(Data entries)

************

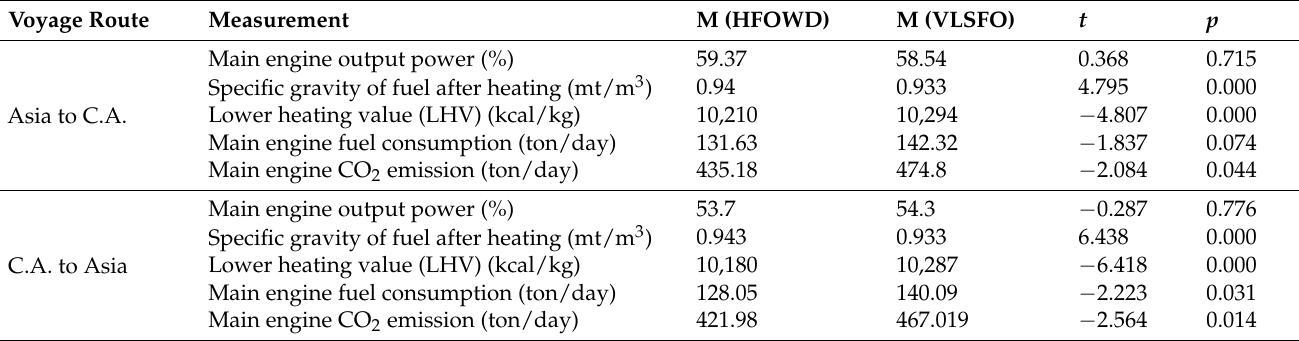
Table 3. Comparison of the parameters for HFOWD and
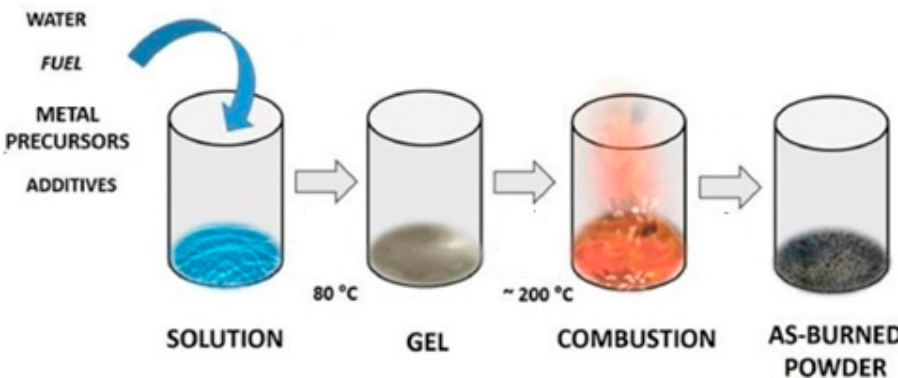
Figure 20. Schematic showing the steps in a typical combustion process (Adapted from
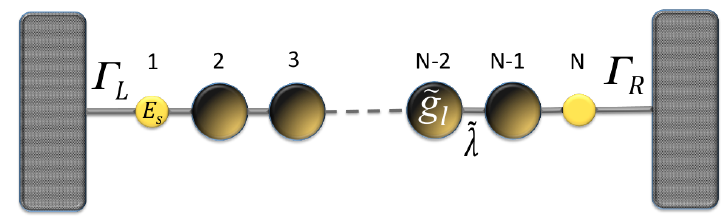
Figure 2. (color online) Representation of the effective molecule coupled with the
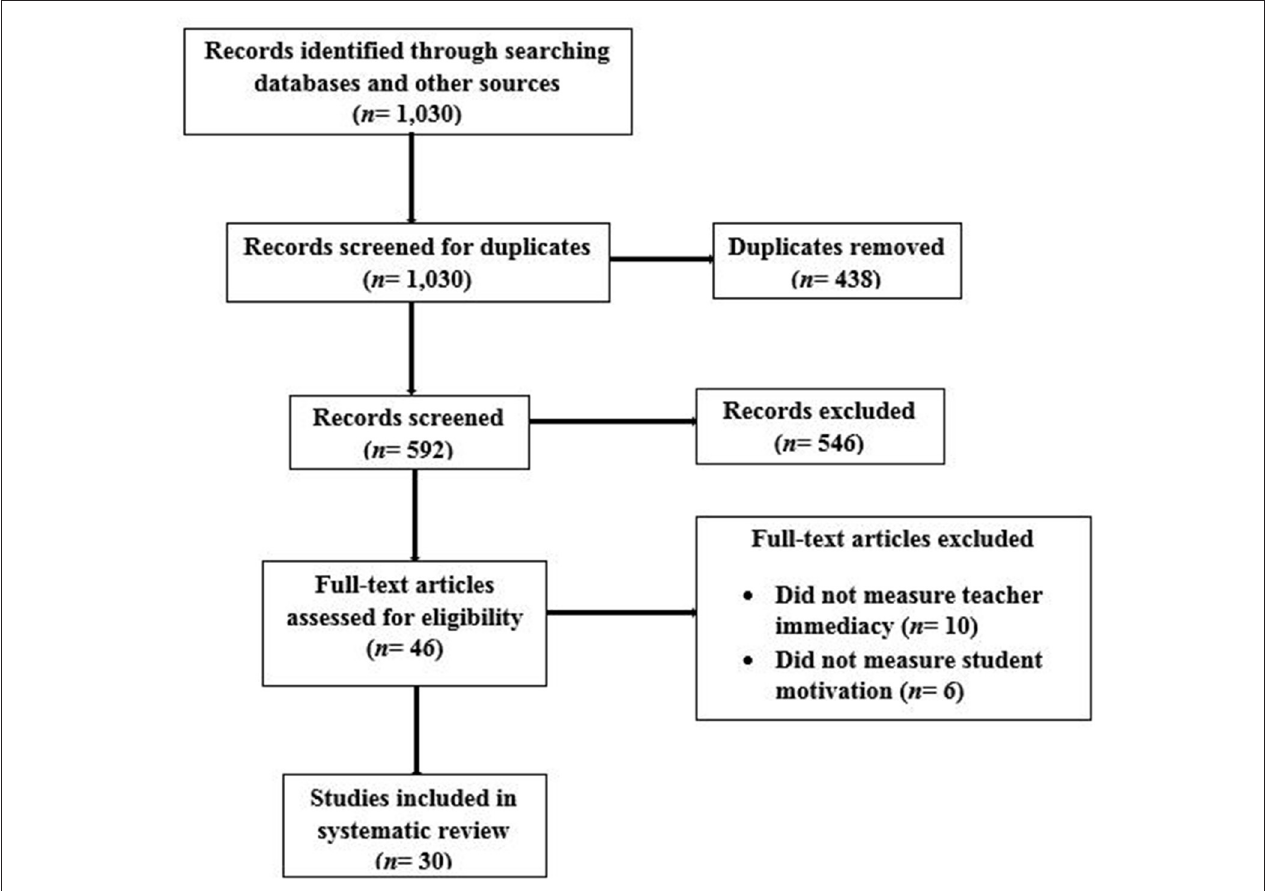
FIGURE 1 | PRISMA diagram demonstrating study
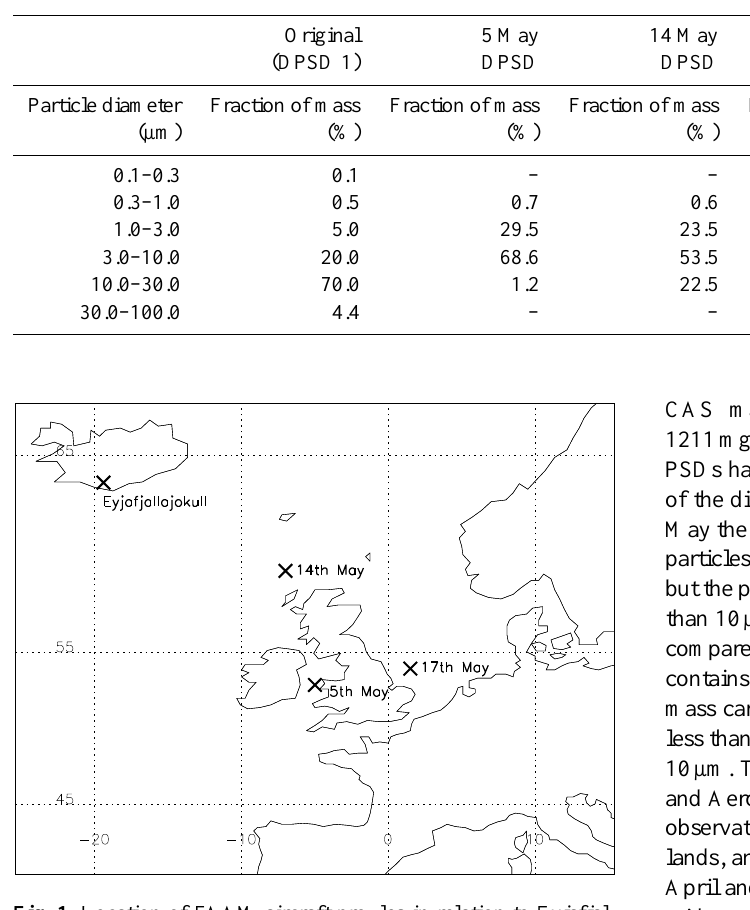
Fig. 2. (a) Observed column integrated mass and (b) Observed column integrated particle size distribution. 12 UTC on 5th May (dashed), 13 UTC on 14th May (dotted) and 15 UTC on 17th May (solid).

************

§ TO DO
Without the pictures, give every line above again exactly.

§ WRITTEN REPLY
Table 3. Comparison of the parameters for HFOWD and
Figure 20. Schematic showing the steps in a typical combustion process (Adapted from
Figure 2. (color online) Representation of the effective molecule coupled with the
FIGURE 1 | PRISMA diagram demonstrating study
Fig. 2. (a) Observed column integrated mass and (b) Observed column integrated particle size distribution. 12 UTC on 5th May (dashed), 13 UTC on 14th May (dotted) and 15 UTC on 17th May (solid).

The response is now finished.